Les troubles en Algérie et en Tunisie : Quelles leçons à tirer pour les pays Arabes ?
Par Jawad Kerdoudi
Président de l’IMRI
Institut Marocaine des Relations Internationales
Les événements qui se sont déroulés en ce début de l’année 2011 en Algérie et Tunisie sont graves et interpellent le monde arabe dans son ensemble. Les causes principales de ces événements sont le manque de démocratie et de liberté, le chômage des jeunes, les inégalités sociales, la corruption, la pauvreté, le logement social déficient, pour résumer « un mal vivre » qui frappe la majorité de la population et surtout les jeunes.
Certes, la situation dans le monde arabe n’est pas le même pour tous les pays, et chacun a ses propres spécificités. Cependant on retrouve certains points communs. Prenons le problème de la démocratie et de la liberté. De là où on jette son regard, on ne voit que régimes autoritaires, où la démocratie est formelle, les libertés limitées, les droits de l’homme bafoués. Certains chefs d’Etat arabes s’accrochent à leur poste depuis des décennies, et tentent de pousser leur progéniture à prendre la succession. Dans beaucoup d’Etats arabes, la corruption est généralisée et les passe-droits sont monnaie courante. La presse y est le plus souvent muselée, et les médias publics utilisés principalement pour la propagande des dirigeants en place.
Sur le plan économique et social, ce n’est guère mieux. Le PIB par habitant dans les pays arabes est l’un des plus faibles du monde, sauf pour les pays pétroliers et gaziers qui bénéficient d’une manne providentielle, et dont ils ne font pas bénéficier leurs peuples. Les dirigeants et leur entourage s’accaparent la plus grande partie des richesses du pays dans le cadre d’une économie de rente, au détriment du reste de la population. L’analphabétisme et la médiocrité de l’enseignement ne permettent pas à la plupart des pays arabes de constituer une véritable classe moyenne, propre à assurer la stabilité sociale. Le résultat est une population généralement pauvre, mal éduquée, et frustrée.

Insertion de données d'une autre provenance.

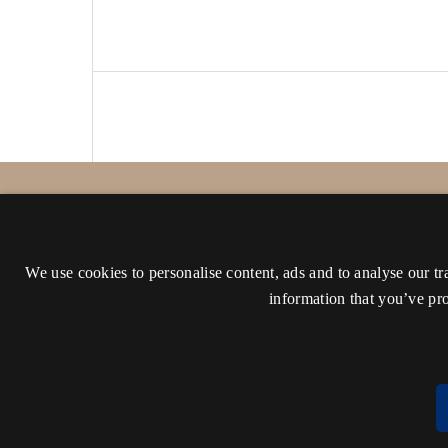
Proceedings of the Danish Institute at Ath
ISSN 1108-149X (Print)
We use cookies to personalise content, ads and to analyse our tr
ISSN 2241-9195 (Online)
information that you’ve pro
Accessibility statement (in Danish)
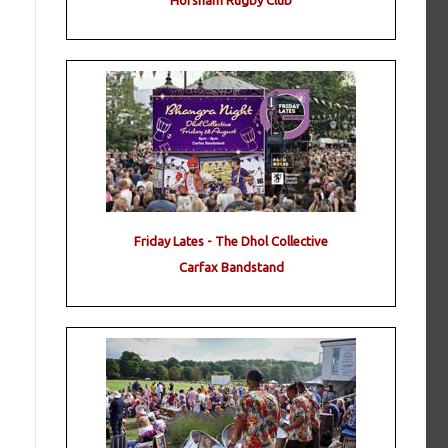
Horsham Rugby Club
Friday Lates - The Dhol Collective
Carfax Bandstand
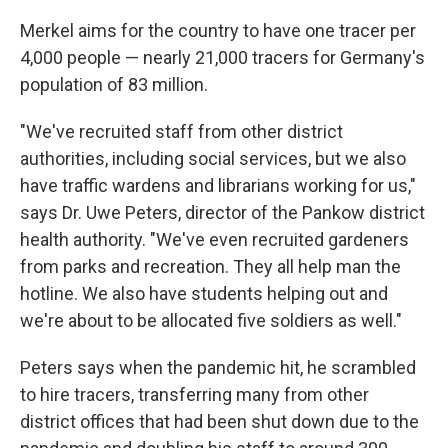
Merkel aims for the country to have one tracer per
4,000 people — nearly 21,000 tracers for Germany's
population of 83 million.
"We've recruited staff from other district
authorities, including social services, but we also
have traffic wardens and librarians working for us,"
says Dr. Uwe Peters, director of the Pankow district
health authority. "We've even recruited gardeners
from parks and recreation. They all help man the
hotline. We also have students helping out and
we're about to be allocated five soldiers as well."
Peters says when the pandemic hit, he scrambled
to hire tracers, transferring many from other
district offices that had been shut down due to the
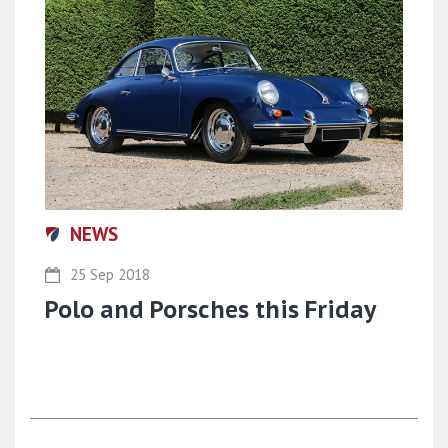
NEWS
25 Sep 2018
Polo and Porsches this Friday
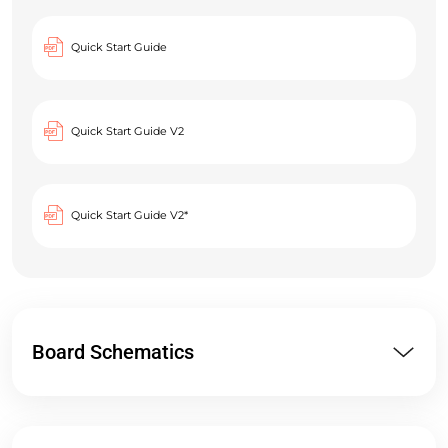
Quick Start Guide
Quick Start Guide V2
Quick Start Guide V2*
Board Schematics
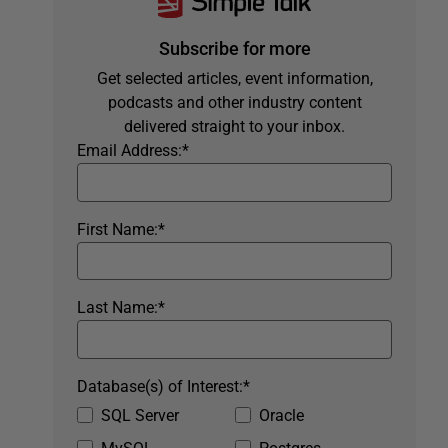
Subscribe for more
Get selected articles, event information,
podcasts and other industry content
delivered straight to your inbox.
Email Address:
*
First Name:
*
Last Name:
*
Database(s) of Interest:
*
SQL Server
Oracle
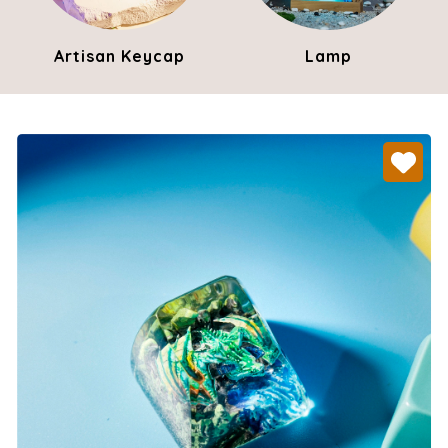
Artisan Keycap
Lamp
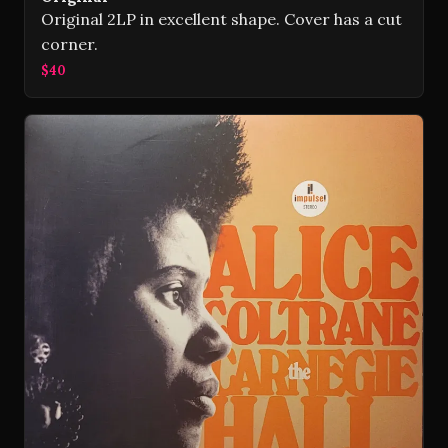
Original 2LP in excellent shape. Cover has a cut
corner.
$40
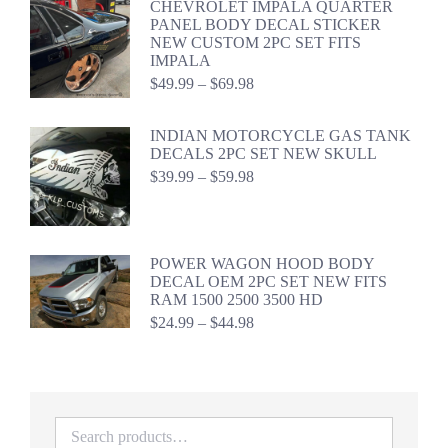
CHEVROLET IMPALA QUARTER
through
PANEL BODY DECAL STICKER
$59.98
NEW CUSTOM 2PC SET FITS
IMPALA
Price
$
49.99
–
$
69.98
range:
$49.99
INDIAN MOTORCYCLE GAS TANK
through
DECALS 2PC SET NEW SKULL
$69.98
Price
$
39.99
–
$
59.98
range:
$39.99
through
$59.98
POWER WAGON HOOD BODY
DECAL OEM 2PC SET NEW FITS
RAM 1500 2500 3500 HD
Price
$
24.99
–
$
44.98
range:
$24.99
through
$44.98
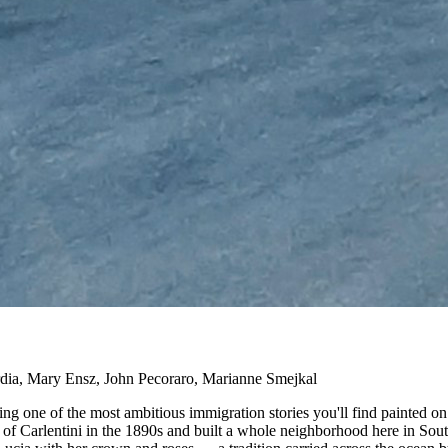
rdia, Mary Ensz, John Pecoraro, Marianne Smejkal
lling one of the most ambitious immigration stories you'll find painte
n of Carlentini in the 1890s and built a whole neighborhood here in Sout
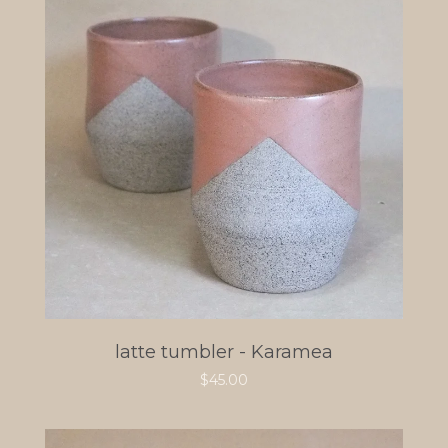
latte tumbler - Karamea
$
45.00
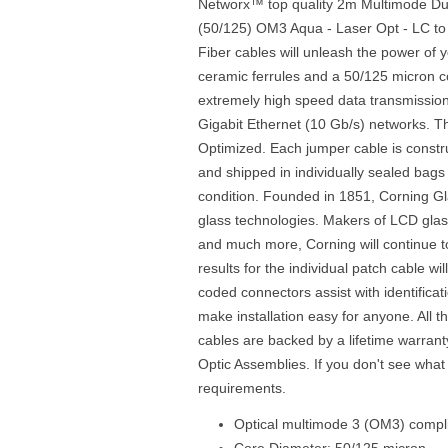
Networx™ top quality 2m Multimode Dup
(50/125) OM3 Aqua - Laser Opt - LC to
Fiber cables will unleash the power of 
ceramic ferrules and a 50/125 micron cor
extremely high speed data transmission
Gigabit Ethernet (10 Gb/s) networks. Th
Optimized. Each jumper cable is const
and shipped in individually sealed bags 
condition. Founded in 1851, Corning Gl
glass technologies. Makers of LCD glass
and much more, Corning will continue to 
results for the individual patch cable wi
coded connectors assist with identificati
make installation easy for anyone. All 
cables are backed by a lifetime warrant
Optic Assemblies. If you don't see what
requirements.
Optical multimode 3 (OM3) compli
Core Diameter: 50/125 micron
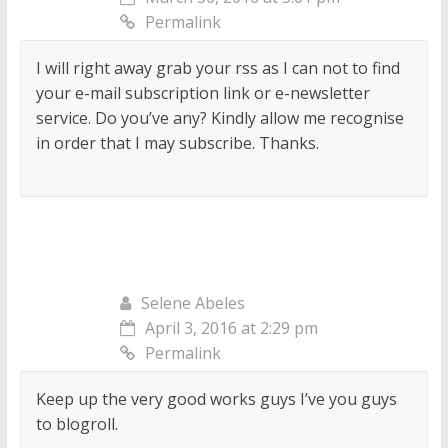
Permalink
I will right away grab your rss as I can not to find
your e-mail subscription link or e-newsletter
service. Do you’ve any? Kindly allow me recognise
in order that I may subscribe. Thanks.
Selene Abeles
April 3, 2016 at 2:29 pm
Permalink
Keep up the very good works guys I’ve you guys
to blogroll.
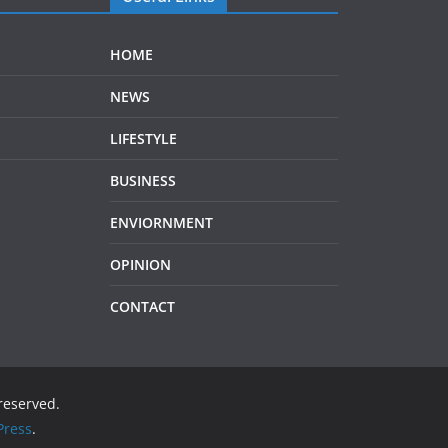
HOME
NEWS
LIFESTYLE
BUSINESS
ENVIORNMENT
OPINION
CONTACT
 reserved.
ress
.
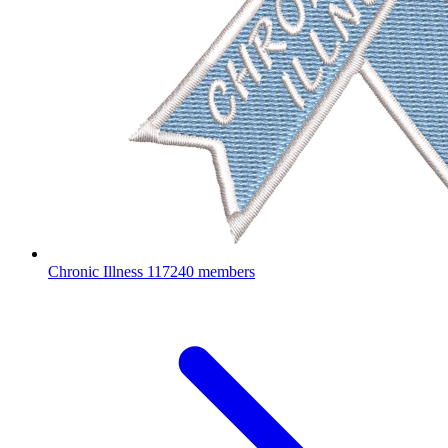
Chronic Illness
117240 members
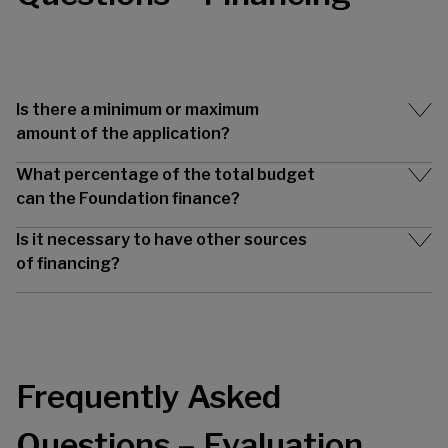
Is there a minimum or maximum
amount of the application?
What percentage of the total budget
can the Foundation finance?
Is it necessary to have other sources
of financing?
Frequently Asked
Questions – Evaluation,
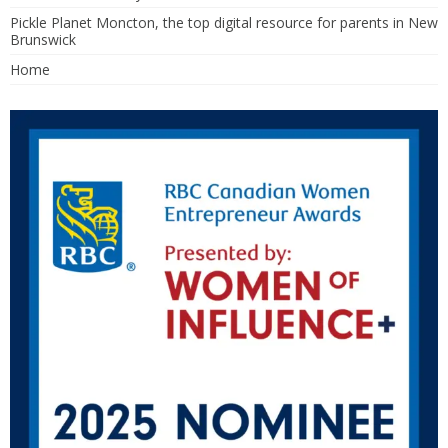
Pickle Planet Moncton, the top digital resource for parents in New
Brunswick
Home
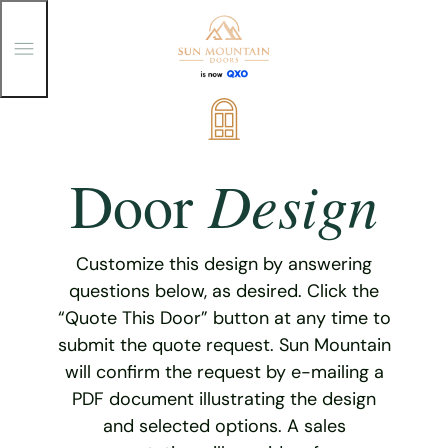
T
o
g
g
Skip
l
e
to
M
content
e
Design
Door
n
u
Customize this design by answering
questions below, as desired. Click the
“Quote This Door” button at any time to
submit the quote request. Sun Mountain
will confirm the request by e-mailing a
PDF document illustrating the design
and selected options. A sales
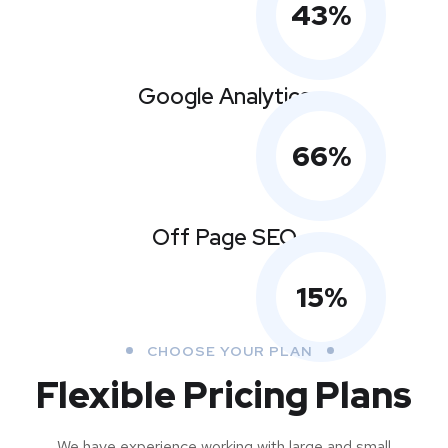
43
%
Google Analytics
66
%
Off Page SEO
15
%
CHOOSE YOUR PLAN
Flexible Pricing Plans
We have experience working with large and small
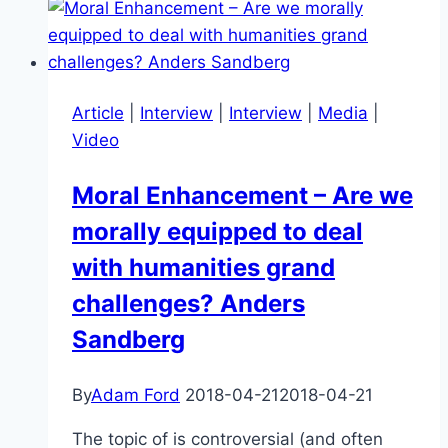
Will
it
be
Smarter
Article
|
Interview
|
Interview
|
Media
|
than
Video
You
in
Moral Enhancement – Are we
Your
morally equipped to deal
Lifetime?
with humanities grand
challenges? Anders
Sandberg
By
Adam Ford
2018-04-21
2018-04-21
The topic of is controversial (and often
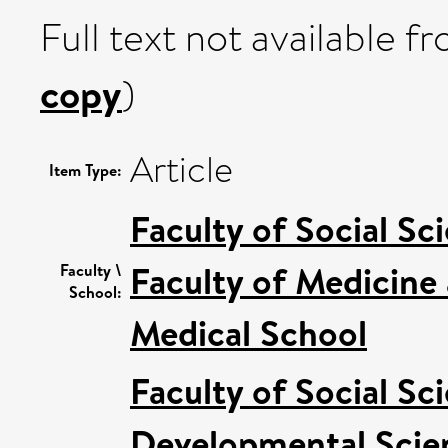
Full text not available fr
copy
)
Article
Item Type:
Faculty of Social Sc
Faculty of Medicine
Faculty \
School:
Medical School
Faculty of Social Sc
Developmental Scie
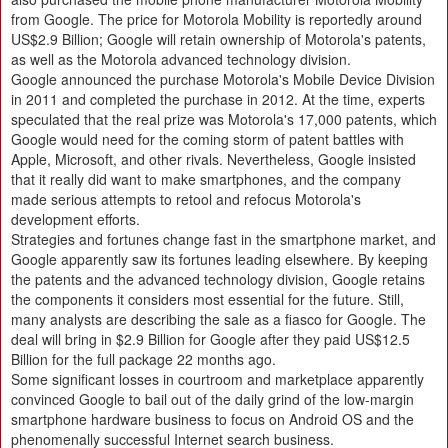
from Google. The price for Motorola Mobility is reportedly around
US$2.9 Billion; Google will retain ownership of Motorola's patents,
as well as the Motorola advanced technology division.
Google announced the purchase Motorola's Mobile Device Division
in 2011 and completed the purchase in 2012. At the time, experts
speculated that the real prize was Motorola's 17,000 patents, which
Google would need for the coming storm of patent battles with
Apple, Microsoft, and other rivals. Nevertheless, Google insisted
that it really did want to make smartphones, and the company
made serious attempts to retool and refocus Motorola's
development efforts.
Strategies and fortunes change fast in the smartphone market, and
Google apparently saw its fortunes leading elsewhere. By keeping
the patents and the advanced technology division, Google retains
the components it considers most essential for the future. Still,
many analysts are describing the sale as a fiasco for Google. The
deal will bring in $2.9 Billion for Google after they paid US$12.5
Billion for the full package 22 months ago.
Some significant losses in courtroom and marketplace apparently
convinced Google to bail out of the daily grind of the low-margin
smartphone hardware business to focus on Android OS and the
phenomenally successful Internet search business.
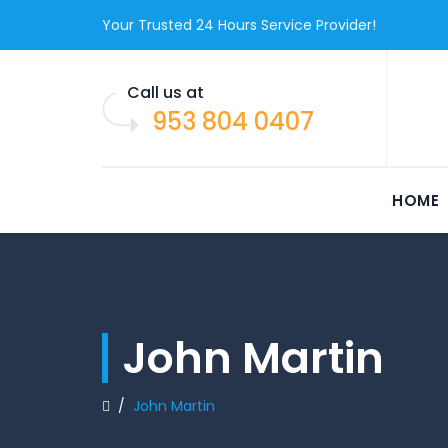
Your Trusted 24 Hours Service Provider!
Call us at
953 804 0407
HOME
John Martin
/
John Martin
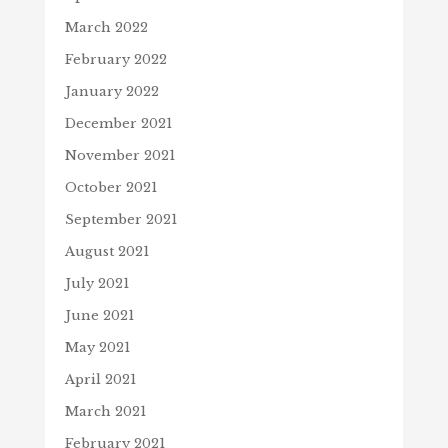
March 2022
February 2022
January 2022
December 2021
November 2021
October 2021
September 2021
August 2021
July 2021
June 2021
May 2021
April 2021
March 2021
February 2021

A moins de prendre rapidement des mesures radicales, la plupart des pays arabes peuvent très bien connaître les troubles tels qu’ils se sont déroulés en Algérie et en Tunisie. Les dirigeants actuels arabes sans peine de connaître le même sont que Ben Ali, doivent accélérer la démocratisation de leur régime politique, l’élargissement des libertés individuelles et collectives, le respect des droits de l’homme. Ils ne doivent pas s’accrocher au pouvoir et doivent promouvoir la constitution de gouvernements crédibles, émanant d’élections libres et transparentes, avec tous les pouvoirs nécessaires pour gérer le pays. Ils doivent instaurer une séparation réelle du pouvoir judiciaire de l’exécutif, et lutter avec acharnement contre la corruption et les abus de droits. Il est indispensable d’éradiquer dans ces pays l’analphabétisme et d’améliorer la qualité de l’enseignement. Le développement économique et social doit être la priorité afin de permettre à la majorité de la population de bénéficier d’un emploi, d’un logement décent, et d’un niveau de vie convenable. Certes la tâche est difficile et rude, mais c’est le seul moyen d’éviter des troubles dommageables, des drames collectifs, et la marginalisation du monde arabe dans le concert des nations. Contrairement à ce que beaucoup pensent, le meilleur rempart contre l’extrémisme religieux n’est pas l’autoritarisme, mais le développement de la démocratie et de l’économie sociale.